Remember - the horse's back barely moves at the withers. At the loin, it moves a LOT while cantering. If your weight is in your thighs at the wither, and your rump barely touching the seat, there is almost no motion to 'absorb'.

I strongly recommend:

Riding And Schooling Horses: Harry D. Chamberlin, John Cudahy, Edwin M. Sumner: 9781163173299: Amazon.com: Books


It is an older approach to riding a forward seat, but it has the clearest and easiest to follow descriptions I've ever seen. The text in the first picture comes from it.


----------



## farahmay (Sep 2, 2013)

Zexious said:


> The thing I notice is that you are very busy. Your torso moves back and forth a lot (that's probably not the right way to word it... xD), your hands are too high and too animated. I can't really see what's going on with your legs...
> 
> Basically, relax a bit, lower your hands, go with the motion of the horse... These things will all come as you ride/lesson more.
> 
> Very cute horse, and you definitely have potential <3


Yeah.. in my head it was like "SHORTER REINS, LEGS, HANDS, HIPS, AGHHHHH"

Thank you! Means a lot, even though I look like a goon right now hahah


----------



## farahmay (Sep 2, 2013)

bsms said:


> A lot depends on what style of riding you are doing. For a forward seat, it is OK to lean forward. In fact, you OUGHT to lean forward. With a forward seat, you also don't want to absorb the motion in your lower back, since you are leaning forward already.
> 
> 
> 
> ...



I'm not training for dressage haha,
Okay so I should try for half seat? I know it's easier in terms of less movement to absorb, however I thought people never liked it as it caused the rider to sort of, 'avoid the problem rather than fix it'. 
But now that I've read the other thread, I can sort of slowly "sink" into the motion after a while.

Will definitely try this next week!


----------



## Zexious (Aug 2, 2013)

^I would not suggest going into a half seat during a lesson unless your trainer instructs you to do so. They know best, and you are paying for their time <3


----------



## bsms (Dec 31, 2010)

Zexious said:


> ^I would not suggest going into a half seat during a lesson unless your trainer instructs you to do so. They know best, and you are paying for their time <3


By that rationale, no one taking lessons should ever ask for advice on HF.

If you don't have the feel for the rhythm of the horse, then a half-seat is a good way to pick up the balance and rhythm without punishing the horse's back. It builds confidence in both the horse and rider. It is no more an attempt to avoid the problem than posting is an attempt to avoid sitting a big trot. It is also just a good technique for riding a canter, since it frees the horse's back up more than a following seat does.

If she talks about it with her instructor and the instructor says, "Hell no!", then she is probably stuck with doing it in whatever manner the instructor insists on using.
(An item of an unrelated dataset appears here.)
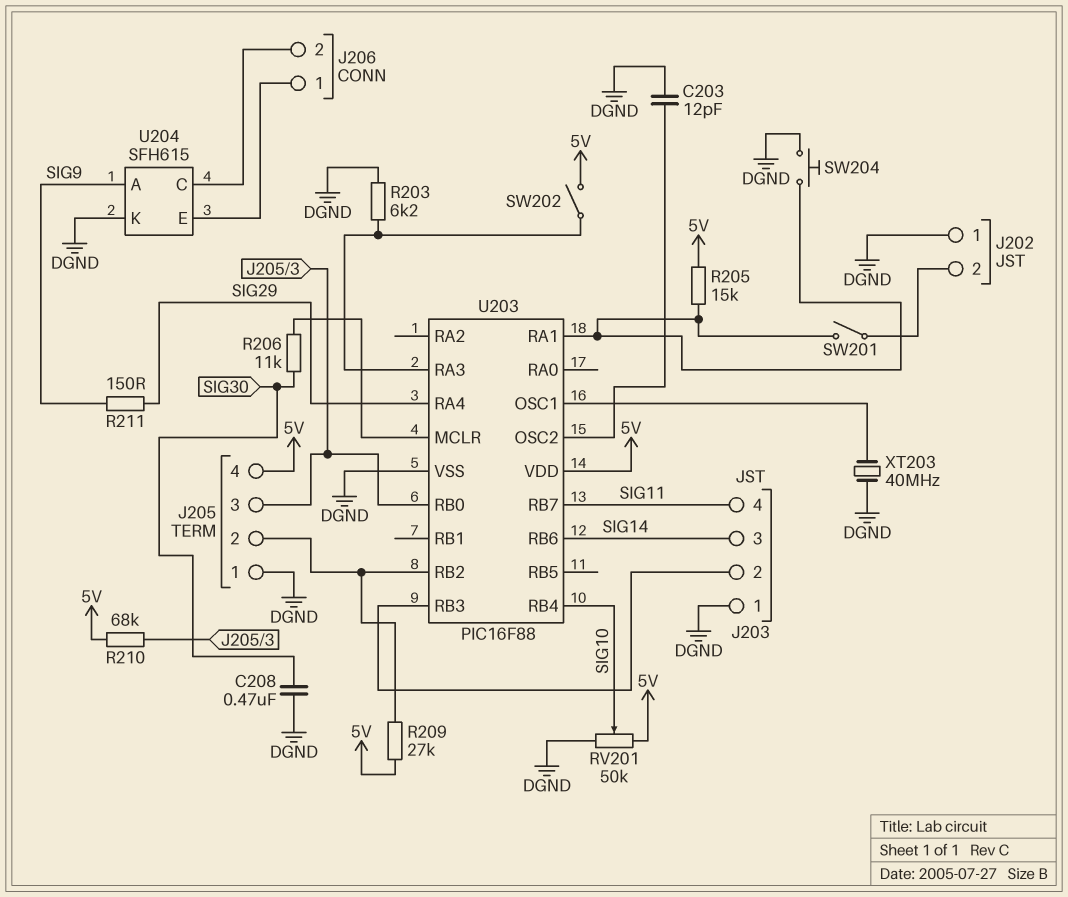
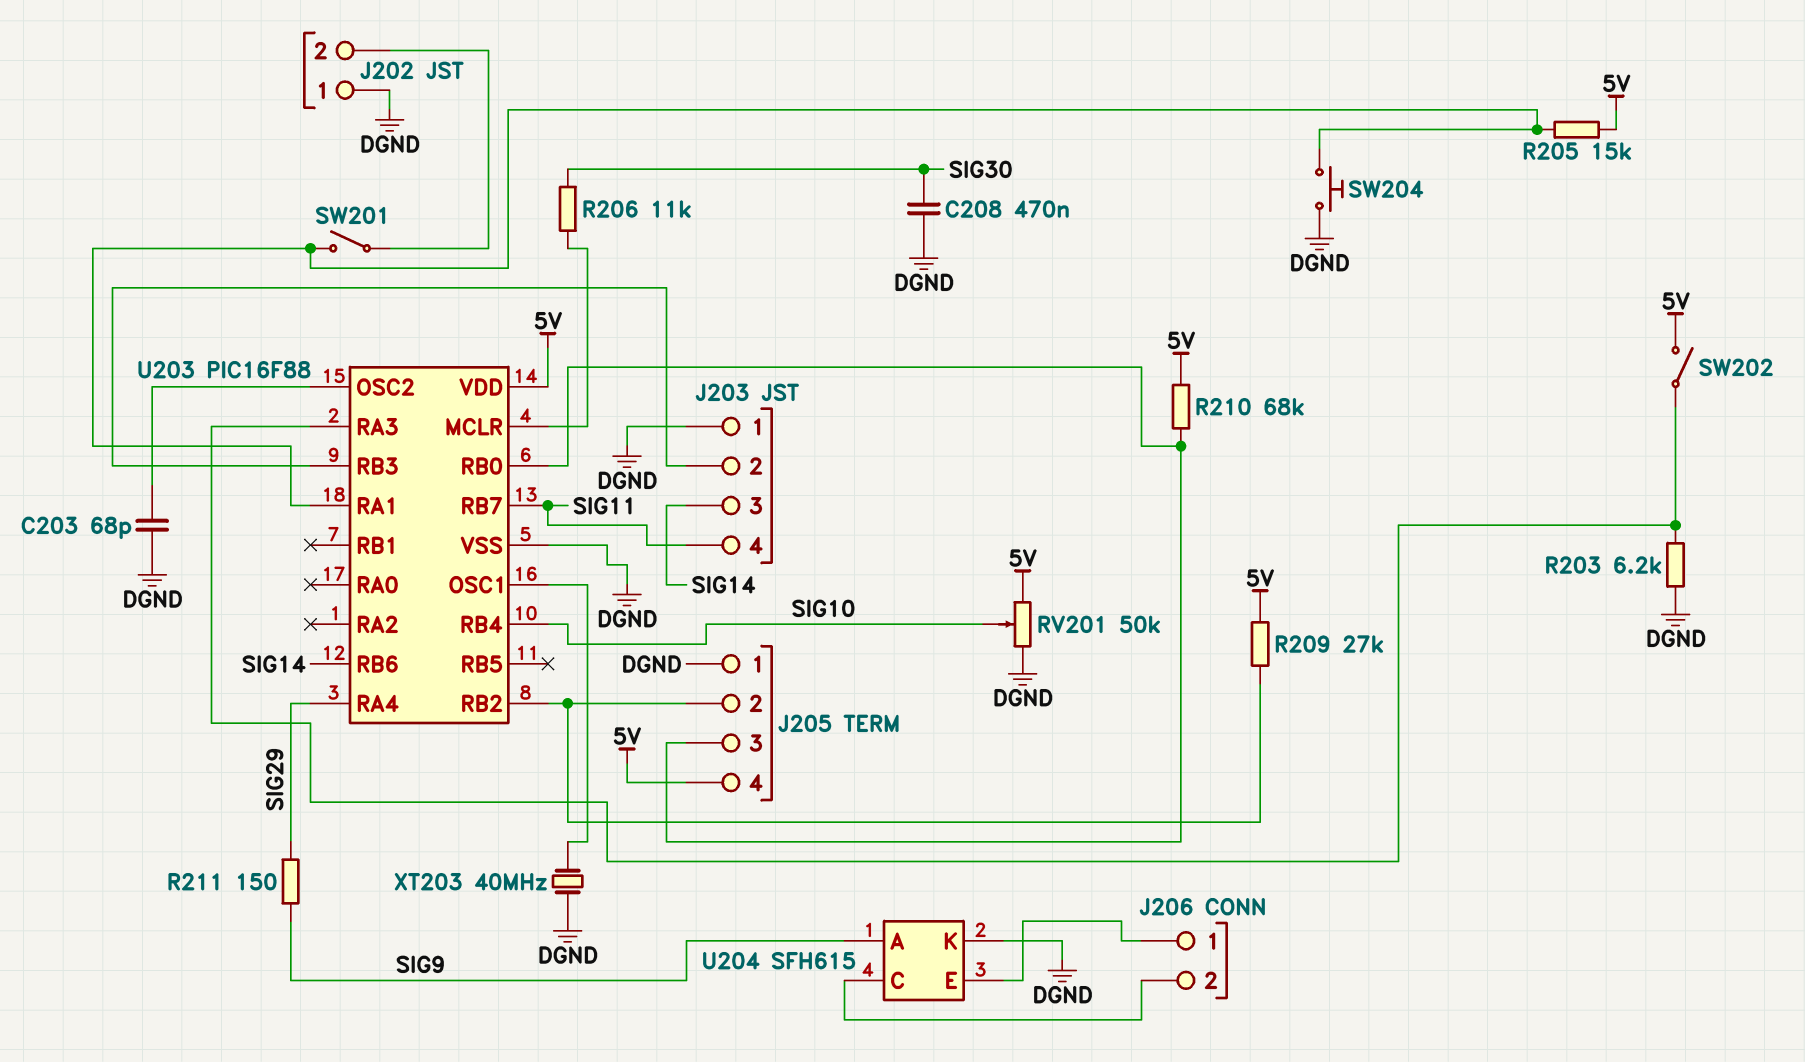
C203: 12pF (DGND, U203/OSC2) -> 68pF (DGND, U203/OSC2)

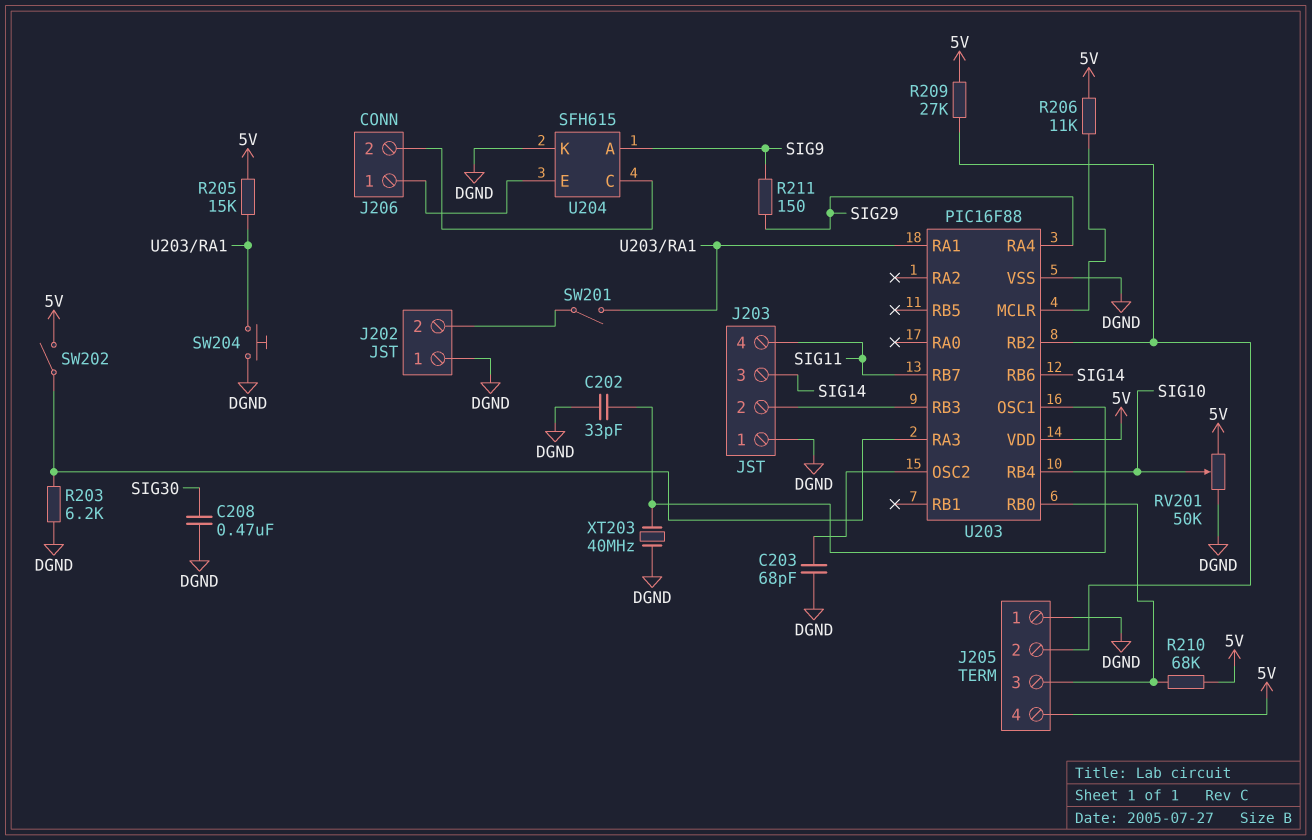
C202: none -> 33pF (DGND, U203/OSC1)
R206: 11k (SIG30, U203/MCLR) -> 11k (5V, U203/MCLR)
But from my personal experience, and apparently from the vastly greater experience of *maura*, it is a good option to have in your bag of tricks.


----------



## Chokolate (Nov 24, 2012)

I'm no expert at this at all, but just breathe more. Don't be so tense. Every time you find yourself tensing up, take slow, deep breaths and just relax a little more. It will be more comfortable for you and the horse and you won't be gripping so much.

Also try lowering your hands and keeping them still - they're quite shaky 

As for exercises, practise!


----------



## farahmay (Sep 2, 2013)

Yeah, I sort of knew my hands were too all over the place, so that's a definite thing to work on.

Thank you for everyone's input. I'm going for a lesson tomorrow, and I'll just see how it goes


----------



## Chokolate (Nov 24, 2012)

Have fun!


----------